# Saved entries
◆ ◆ ◆ ◆ ◆
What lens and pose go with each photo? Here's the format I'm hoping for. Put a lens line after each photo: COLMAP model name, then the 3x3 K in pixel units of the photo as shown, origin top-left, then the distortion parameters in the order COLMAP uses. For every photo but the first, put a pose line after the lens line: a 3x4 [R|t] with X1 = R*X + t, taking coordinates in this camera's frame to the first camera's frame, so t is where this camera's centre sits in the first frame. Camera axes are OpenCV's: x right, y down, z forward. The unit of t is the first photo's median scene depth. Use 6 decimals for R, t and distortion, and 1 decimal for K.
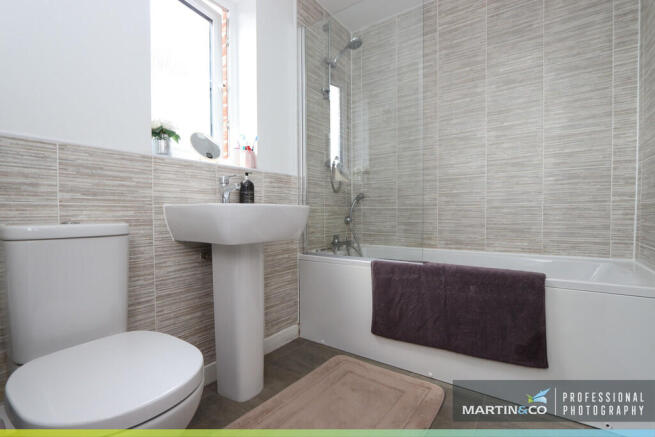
lens RADIAL K [[302.0, 0, 326.3], [0, 302.0, 216.7], [0, 0, 1]] dist [-0.014847, 0.000028]
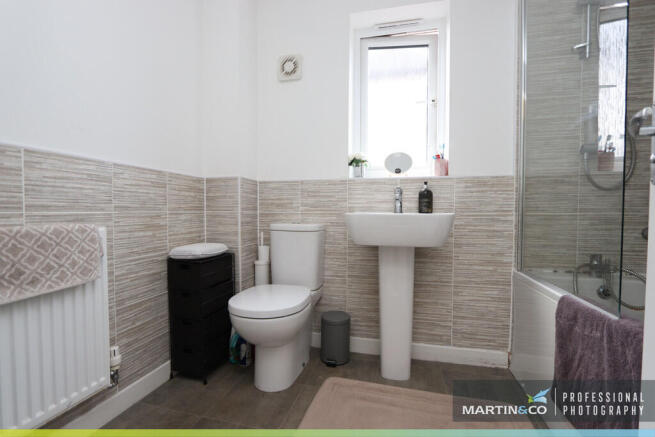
lens RADIAL K [[302.0, 0, 325.6], [0, 302.0, 219.7], [0, 0, 1]] dist [-0.014847, 0.000028]
pose [[0.366734, 0.030872, -0.929813, 0.648740], [-0.018696, 0.999492, 0.025811, -0.034190], [0.930138, 0.007918, 0.367125, 0.294896]]
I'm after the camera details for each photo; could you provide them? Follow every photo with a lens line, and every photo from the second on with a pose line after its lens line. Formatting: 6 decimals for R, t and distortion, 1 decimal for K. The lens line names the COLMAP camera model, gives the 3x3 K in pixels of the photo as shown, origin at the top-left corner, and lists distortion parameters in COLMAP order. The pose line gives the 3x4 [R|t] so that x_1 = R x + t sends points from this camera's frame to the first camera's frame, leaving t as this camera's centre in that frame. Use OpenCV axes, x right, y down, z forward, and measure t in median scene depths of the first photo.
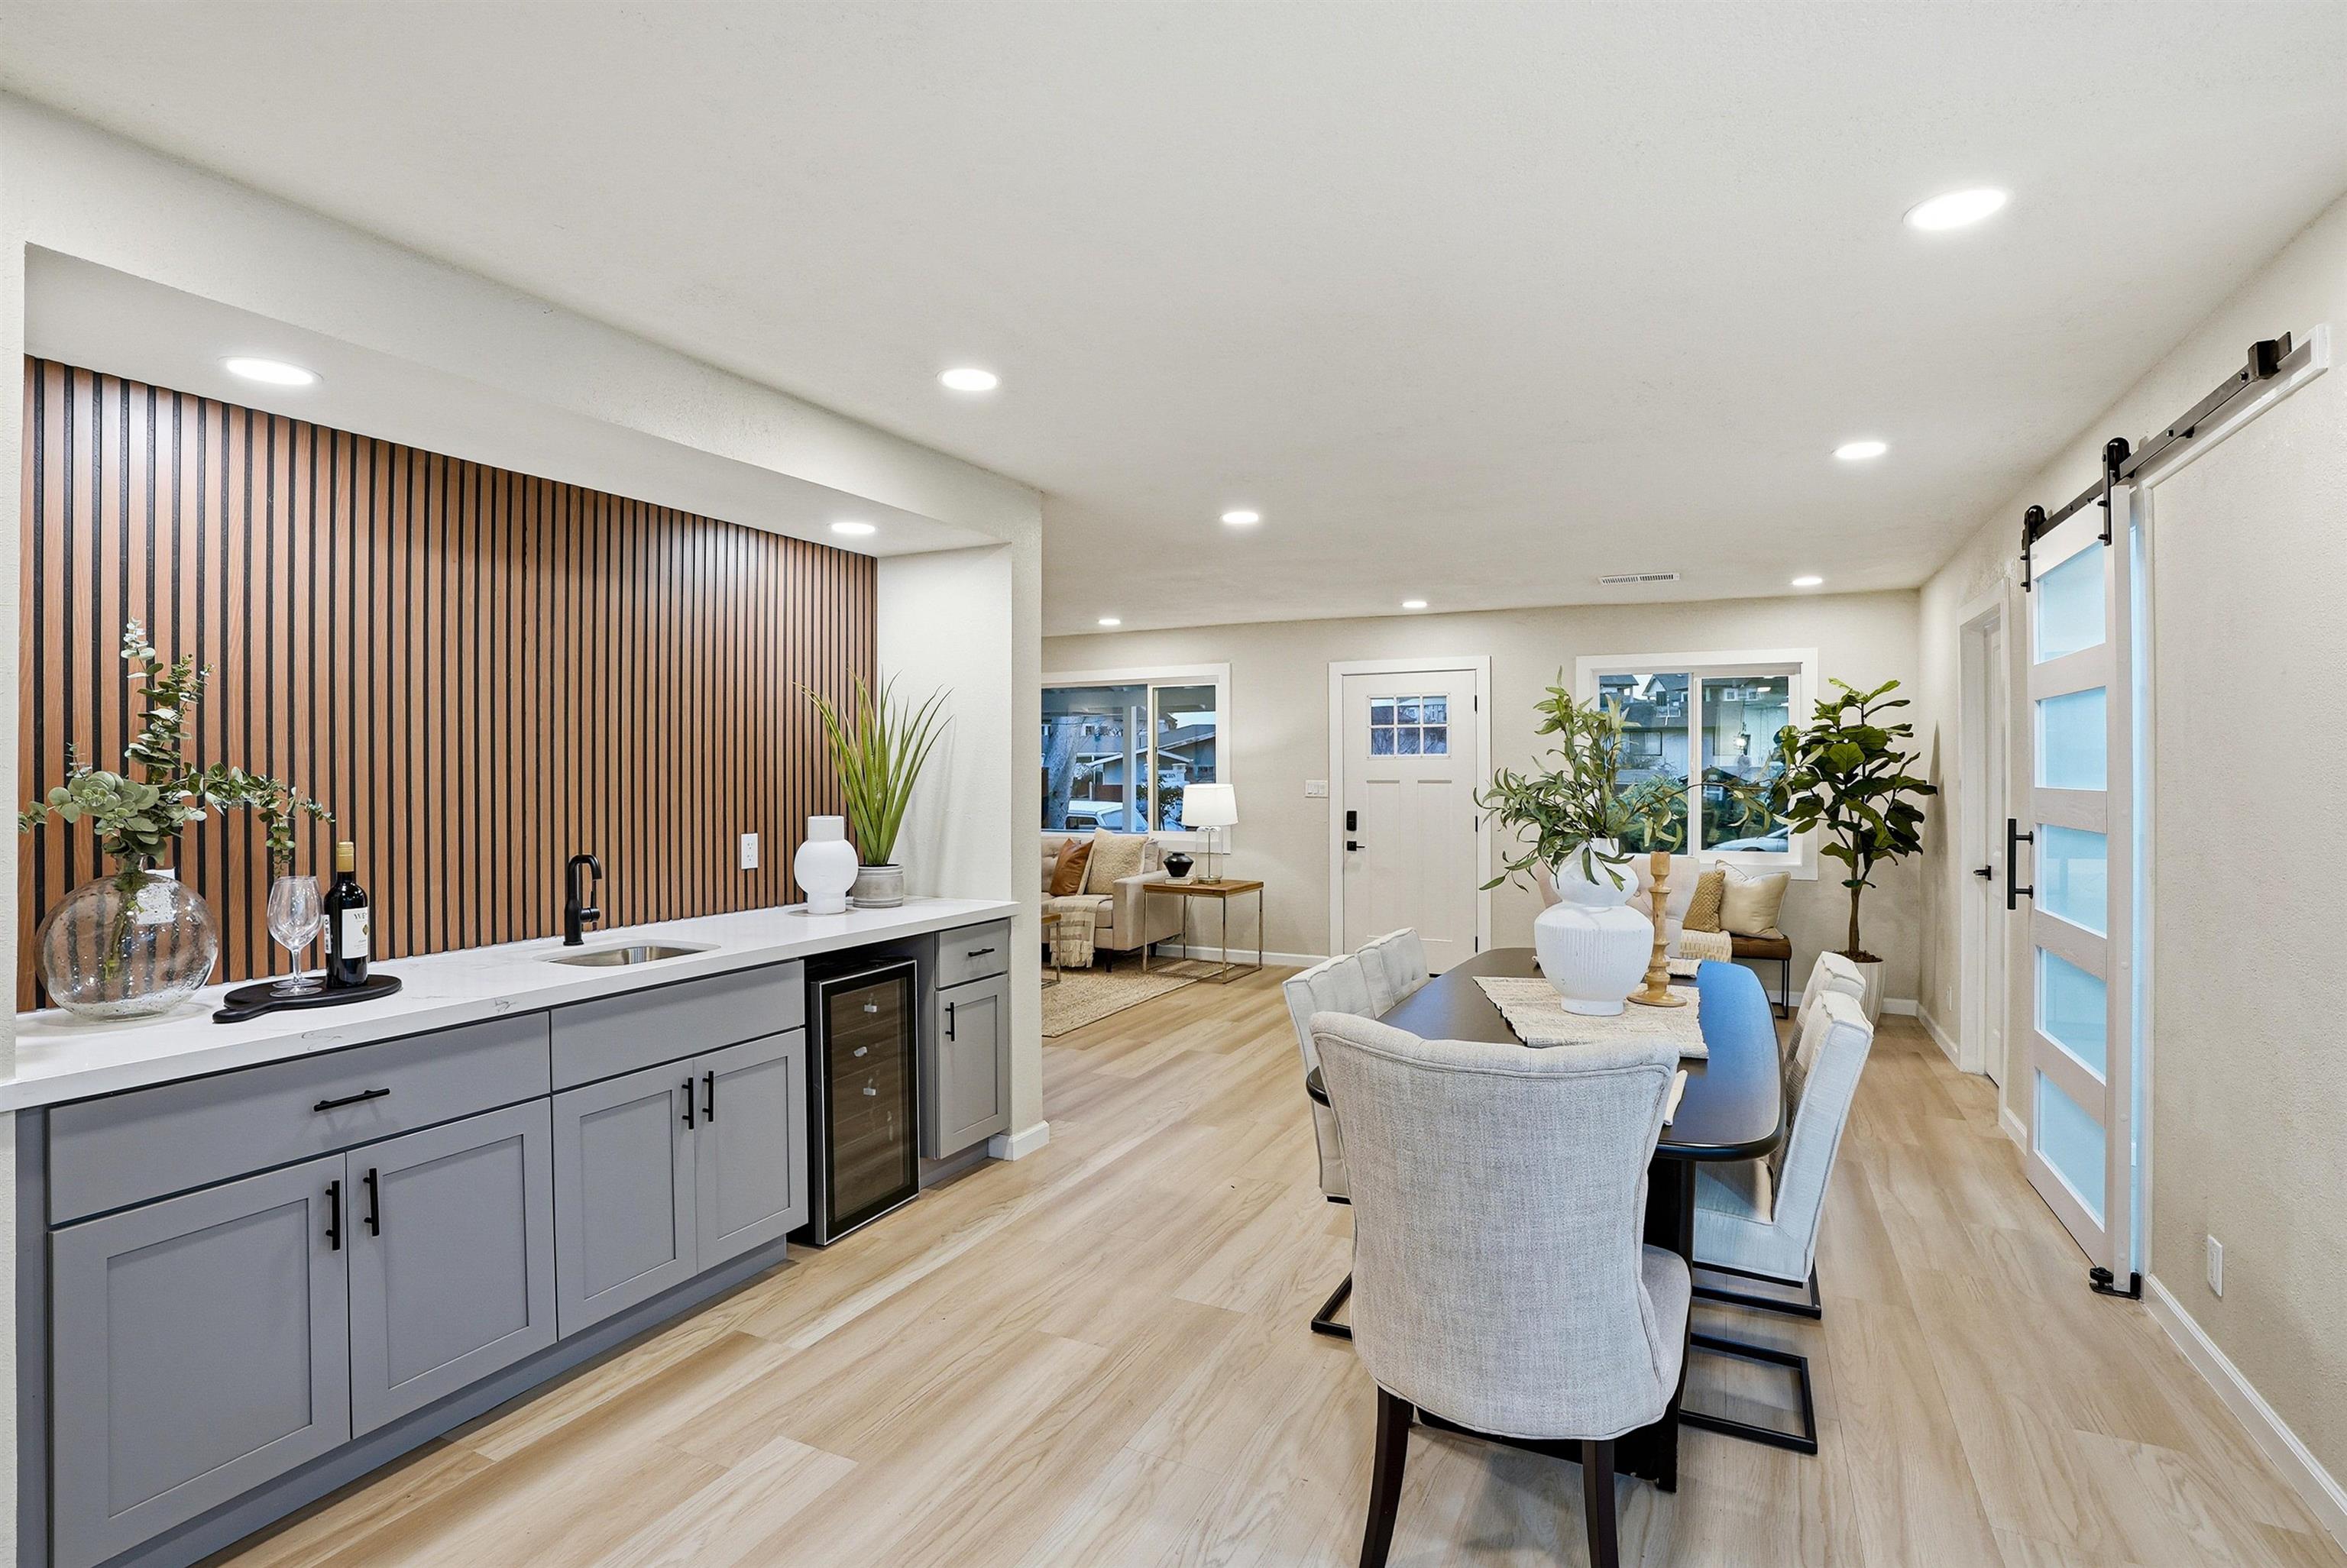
◆ ◆ ◆ ◆ ◆
# TASK DETAILS
Each of the entries above must be copied exactly, but the pictures stay out.

# SOLUTION TO THE EXERCISE
What lens and pose go with each photo? Here's the format I'm hoping for. Put a lens line after each photo: COLMAP model name, then the 3x3 K in pixel units of the photo as shown, origin top-left, then the distortion parameters in the order COLMAP uses. For every photo but the first, put a pose line after the lens line: a 3x4 [R|t] with X1 = R*X + t, taking coordinates in this camera's frame to the first camera's frame, so t is where this camera's centre sits in the first frame. Camera axes are OpenCV's: x right, y down, z forward. The unit of t is the first photo's median scene depth. Use 6 decimals for R, t and distortion, and 1 decimal for K.
lens RADIAL K [[302.0, 0, 326.3], [0, 302.0, 216.7], [0, 0, 1]] dist [-0.014847, 0.000028]
lens RADIAL K [[302.0, 0, 325.6], [0, 302.0, 219.7], [0, 0, 1]] dist [-0.014847, 0.000028]
pose [[0.366734, 0.030872, -0.929813, 0.648740], [-0.018696, 0.999492, 0.025811, -0.034190], [0.930138, 0.007918, 0.367125, 0.294896]]
I'm after the camera details for each photo; could you provide them? Follow every photo with a lens line, and every photo from the second on with a pose line after its lens line. Formatting: 6 decimals for R, t and distortion, 1 decimal for K. The lens line names the COLMAP camera model, gives the 3x3 K in pixels of the photo as shown, origin at the top-left corner, and lists distortion parameters in COLMAP order. The pose line gives the 3x4 [R|t] so that x_1 = R x + t sends points from this camera's frame to the first camera's frame, leaving t as this camera's centre in that frame. Use OpenCV axes, x right, y down, z forward, and measure t in median scene depths of the first photo.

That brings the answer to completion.